Below are several records. Retype exactly those lines running from the one with "(502, 1161) none" through the one with "(287, 780) none", end lines included, and no others.

**Data under study**
-- Opening Marker --
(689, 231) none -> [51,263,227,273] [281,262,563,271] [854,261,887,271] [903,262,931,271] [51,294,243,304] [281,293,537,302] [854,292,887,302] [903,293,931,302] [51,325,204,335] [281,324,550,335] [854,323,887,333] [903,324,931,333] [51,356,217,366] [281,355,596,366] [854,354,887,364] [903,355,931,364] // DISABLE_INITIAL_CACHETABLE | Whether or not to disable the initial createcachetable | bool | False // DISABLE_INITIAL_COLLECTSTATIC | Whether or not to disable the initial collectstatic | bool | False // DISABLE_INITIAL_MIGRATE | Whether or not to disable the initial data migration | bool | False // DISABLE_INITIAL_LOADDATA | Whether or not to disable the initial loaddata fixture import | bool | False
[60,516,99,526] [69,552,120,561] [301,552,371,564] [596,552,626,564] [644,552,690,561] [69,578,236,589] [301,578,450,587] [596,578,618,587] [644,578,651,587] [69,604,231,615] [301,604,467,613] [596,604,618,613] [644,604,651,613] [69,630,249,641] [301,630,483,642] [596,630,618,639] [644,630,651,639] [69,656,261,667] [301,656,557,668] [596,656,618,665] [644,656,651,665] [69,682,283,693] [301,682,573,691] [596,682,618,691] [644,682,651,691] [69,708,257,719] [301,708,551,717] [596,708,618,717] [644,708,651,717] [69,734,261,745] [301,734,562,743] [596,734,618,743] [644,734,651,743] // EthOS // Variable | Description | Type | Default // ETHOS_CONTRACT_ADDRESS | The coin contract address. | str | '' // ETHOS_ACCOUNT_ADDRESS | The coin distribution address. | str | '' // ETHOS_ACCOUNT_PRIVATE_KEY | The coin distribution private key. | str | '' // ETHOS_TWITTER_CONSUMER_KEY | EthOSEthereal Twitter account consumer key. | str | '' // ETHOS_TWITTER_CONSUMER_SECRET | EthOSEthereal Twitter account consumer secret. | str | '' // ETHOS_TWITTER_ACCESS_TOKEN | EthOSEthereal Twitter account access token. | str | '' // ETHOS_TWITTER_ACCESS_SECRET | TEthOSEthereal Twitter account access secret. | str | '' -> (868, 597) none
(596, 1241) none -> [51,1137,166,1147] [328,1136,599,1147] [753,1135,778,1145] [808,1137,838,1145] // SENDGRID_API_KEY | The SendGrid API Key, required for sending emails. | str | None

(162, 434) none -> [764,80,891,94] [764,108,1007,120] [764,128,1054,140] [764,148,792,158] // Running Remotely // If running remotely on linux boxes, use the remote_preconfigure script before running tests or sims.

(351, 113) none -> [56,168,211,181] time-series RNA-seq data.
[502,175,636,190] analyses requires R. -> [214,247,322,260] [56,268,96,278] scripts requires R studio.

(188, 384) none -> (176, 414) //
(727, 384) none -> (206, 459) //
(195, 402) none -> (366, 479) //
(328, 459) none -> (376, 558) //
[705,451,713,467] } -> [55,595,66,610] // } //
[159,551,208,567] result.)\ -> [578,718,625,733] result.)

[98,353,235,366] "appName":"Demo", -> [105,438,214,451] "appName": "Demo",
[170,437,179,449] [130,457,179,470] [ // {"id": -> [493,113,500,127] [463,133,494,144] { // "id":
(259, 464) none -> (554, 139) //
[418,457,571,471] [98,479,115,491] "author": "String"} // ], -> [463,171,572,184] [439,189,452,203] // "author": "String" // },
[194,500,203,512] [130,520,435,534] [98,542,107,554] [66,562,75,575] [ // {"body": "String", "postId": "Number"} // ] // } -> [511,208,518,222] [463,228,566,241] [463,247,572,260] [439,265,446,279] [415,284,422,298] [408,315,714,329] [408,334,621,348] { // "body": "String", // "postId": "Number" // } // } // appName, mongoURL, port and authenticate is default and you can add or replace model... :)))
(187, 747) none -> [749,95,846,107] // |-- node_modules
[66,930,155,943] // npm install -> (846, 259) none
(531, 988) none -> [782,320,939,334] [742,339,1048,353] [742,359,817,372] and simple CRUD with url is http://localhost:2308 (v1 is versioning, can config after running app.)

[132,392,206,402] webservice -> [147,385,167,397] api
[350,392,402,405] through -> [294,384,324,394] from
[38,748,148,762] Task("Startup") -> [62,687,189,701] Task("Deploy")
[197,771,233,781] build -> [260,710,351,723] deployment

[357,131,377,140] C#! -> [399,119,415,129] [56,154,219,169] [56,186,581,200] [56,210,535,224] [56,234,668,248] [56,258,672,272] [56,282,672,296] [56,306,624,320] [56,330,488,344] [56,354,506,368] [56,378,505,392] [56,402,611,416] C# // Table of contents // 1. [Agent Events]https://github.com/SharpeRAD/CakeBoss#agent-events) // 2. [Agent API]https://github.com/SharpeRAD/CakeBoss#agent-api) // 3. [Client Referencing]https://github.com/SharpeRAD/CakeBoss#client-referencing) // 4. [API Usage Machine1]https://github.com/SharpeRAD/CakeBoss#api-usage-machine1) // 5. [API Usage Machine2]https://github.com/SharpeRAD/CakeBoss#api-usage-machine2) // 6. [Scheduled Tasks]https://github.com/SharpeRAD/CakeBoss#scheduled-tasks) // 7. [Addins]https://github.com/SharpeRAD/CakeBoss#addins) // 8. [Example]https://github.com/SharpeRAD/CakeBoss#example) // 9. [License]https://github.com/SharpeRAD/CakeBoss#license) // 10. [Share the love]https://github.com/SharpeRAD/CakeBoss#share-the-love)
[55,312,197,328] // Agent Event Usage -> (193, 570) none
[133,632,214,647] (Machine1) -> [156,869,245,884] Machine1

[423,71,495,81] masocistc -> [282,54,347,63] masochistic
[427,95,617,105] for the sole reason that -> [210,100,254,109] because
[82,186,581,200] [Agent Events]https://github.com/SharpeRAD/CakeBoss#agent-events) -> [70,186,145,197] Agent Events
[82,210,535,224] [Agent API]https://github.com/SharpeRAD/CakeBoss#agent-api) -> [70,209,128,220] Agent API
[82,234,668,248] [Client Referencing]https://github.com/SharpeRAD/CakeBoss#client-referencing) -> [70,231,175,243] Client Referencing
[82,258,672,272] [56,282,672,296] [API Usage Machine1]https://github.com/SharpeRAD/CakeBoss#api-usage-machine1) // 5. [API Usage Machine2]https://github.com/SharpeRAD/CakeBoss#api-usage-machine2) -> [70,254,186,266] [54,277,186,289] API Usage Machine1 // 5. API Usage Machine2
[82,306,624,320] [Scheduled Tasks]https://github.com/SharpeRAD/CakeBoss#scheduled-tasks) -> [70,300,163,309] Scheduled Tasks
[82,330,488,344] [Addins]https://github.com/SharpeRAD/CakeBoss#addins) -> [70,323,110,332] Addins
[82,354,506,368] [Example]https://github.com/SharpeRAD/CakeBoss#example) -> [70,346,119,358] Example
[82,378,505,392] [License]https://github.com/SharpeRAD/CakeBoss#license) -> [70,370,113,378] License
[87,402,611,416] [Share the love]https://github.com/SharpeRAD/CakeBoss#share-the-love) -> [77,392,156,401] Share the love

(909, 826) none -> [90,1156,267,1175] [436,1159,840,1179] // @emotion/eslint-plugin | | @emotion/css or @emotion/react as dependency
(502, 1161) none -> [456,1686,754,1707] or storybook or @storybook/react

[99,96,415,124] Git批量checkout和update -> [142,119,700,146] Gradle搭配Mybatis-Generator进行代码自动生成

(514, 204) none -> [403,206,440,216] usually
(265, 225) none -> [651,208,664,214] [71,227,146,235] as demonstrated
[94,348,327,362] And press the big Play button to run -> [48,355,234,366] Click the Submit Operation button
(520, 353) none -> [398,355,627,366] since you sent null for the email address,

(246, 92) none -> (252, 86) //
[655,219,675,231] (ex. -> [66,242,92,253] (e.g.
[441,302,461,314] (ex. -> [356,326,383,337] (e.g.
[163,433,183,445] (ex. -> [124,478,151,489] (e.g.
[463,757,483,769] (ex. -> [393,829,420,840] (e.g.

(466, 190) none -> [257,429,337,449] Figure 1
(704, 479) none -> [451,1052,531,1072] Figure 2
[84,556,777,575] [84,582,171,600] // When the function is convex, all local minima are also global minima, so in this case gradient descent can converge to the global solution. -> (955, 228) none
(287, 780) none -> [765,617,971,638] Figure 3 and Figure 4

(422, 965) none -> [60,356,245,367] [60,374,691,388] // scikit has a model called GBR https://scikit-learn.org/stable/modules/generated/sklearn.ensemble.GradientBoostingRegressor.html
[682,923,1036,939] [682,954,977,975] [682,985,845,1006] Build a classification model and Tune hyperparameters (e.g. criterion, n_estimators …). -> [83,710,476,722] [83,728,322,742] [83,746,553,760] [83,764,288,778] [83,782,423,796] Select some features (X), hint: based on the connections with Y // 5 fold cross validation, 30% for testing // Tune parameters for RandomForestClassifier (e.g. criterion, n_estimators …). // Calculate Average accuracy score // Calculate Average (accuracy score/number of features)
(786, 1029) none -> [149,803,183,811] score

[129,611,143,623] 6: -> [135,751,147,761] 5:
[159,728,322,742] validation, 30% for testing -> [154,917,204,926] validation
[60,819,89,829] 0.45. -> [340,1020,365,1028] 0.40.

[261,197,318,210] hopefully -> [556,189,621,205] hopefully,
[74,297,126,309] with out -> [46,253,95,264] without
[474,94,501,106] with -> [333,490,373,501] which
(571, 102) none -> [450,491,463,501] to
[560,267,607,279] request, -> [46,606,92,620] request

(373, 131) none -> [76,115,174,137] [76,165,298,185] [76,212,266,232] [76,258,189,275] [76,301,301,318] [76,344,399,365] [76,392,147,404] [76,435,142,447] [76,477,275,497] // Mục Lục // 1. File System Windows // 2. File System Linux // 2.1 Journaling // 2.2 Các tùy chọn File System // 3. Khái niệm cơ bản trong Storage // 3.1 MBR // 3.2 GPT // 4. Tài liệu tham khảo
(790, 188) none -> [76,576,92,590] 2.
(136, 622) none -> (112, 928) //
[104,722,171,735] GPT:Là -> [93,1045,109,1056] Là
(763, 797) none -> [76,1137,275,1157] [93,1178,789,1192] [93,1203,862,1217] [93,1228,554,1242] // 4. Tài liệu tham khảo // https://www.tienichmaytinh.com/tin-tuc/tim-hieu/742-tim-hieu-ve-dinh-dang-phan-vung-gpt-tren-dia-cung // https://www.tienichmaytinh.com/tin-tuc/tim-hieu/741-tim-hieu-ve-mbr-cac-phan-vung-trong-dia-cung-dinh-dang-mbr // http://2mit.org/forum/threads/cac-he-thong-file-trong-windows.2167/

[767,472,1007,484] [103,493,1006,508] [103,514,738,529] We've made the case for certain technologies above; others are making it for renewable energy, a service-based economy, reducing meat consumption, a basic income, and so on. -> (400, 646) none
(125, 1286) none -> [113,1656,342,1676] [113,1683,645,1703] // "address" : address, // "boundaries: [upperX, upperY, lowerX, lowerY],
-- Closing Marker --
**Answer space**
(502, 1161) none -> [456,1686,754,1707] or storybook or @storybook/react

[99,96,415,124] Git批量checkout和update -> [142,119,700,146] Gradle搭配Mybatis-Generator进行代码自动生成

(514, 204) none -> [403,206,440,216] usually
(265, 225) none -> [651,208,664,214] [71,227,146,235] as demonstrated
[94,348,327,362] And press the big Play button to run -> [48,355,234,366] Click the Submit Operation button
(520, 353) none -> [398,355,627,366] since you sent null for the email address,

(246, 92) none -> (252, 86) //
[655,219,675,231] (ex. -> [66,242,92,253] (e.g.
[441,302,461,314] (ex. -> [356,326,383,337] (e.g.
[163,433,183,445] (ex. -> [124,478,151,489] (e.g.
[463,757,483,769] (ex. -> [393,829,420,840] (e.g.

(466, 190) none -> [257,429,337,449] Figure 1
(704, 479) none -> [451,1052,531,1072] Figure 2
[84,556,777,575] [84,582,171,600] // When the function is convex, all local minima are also global minima, so in this case gradient descent can converge to the global solution. -> (955, 228) none
(287, 780) none -> [765,617,971,638] Figure 3 and Figure 4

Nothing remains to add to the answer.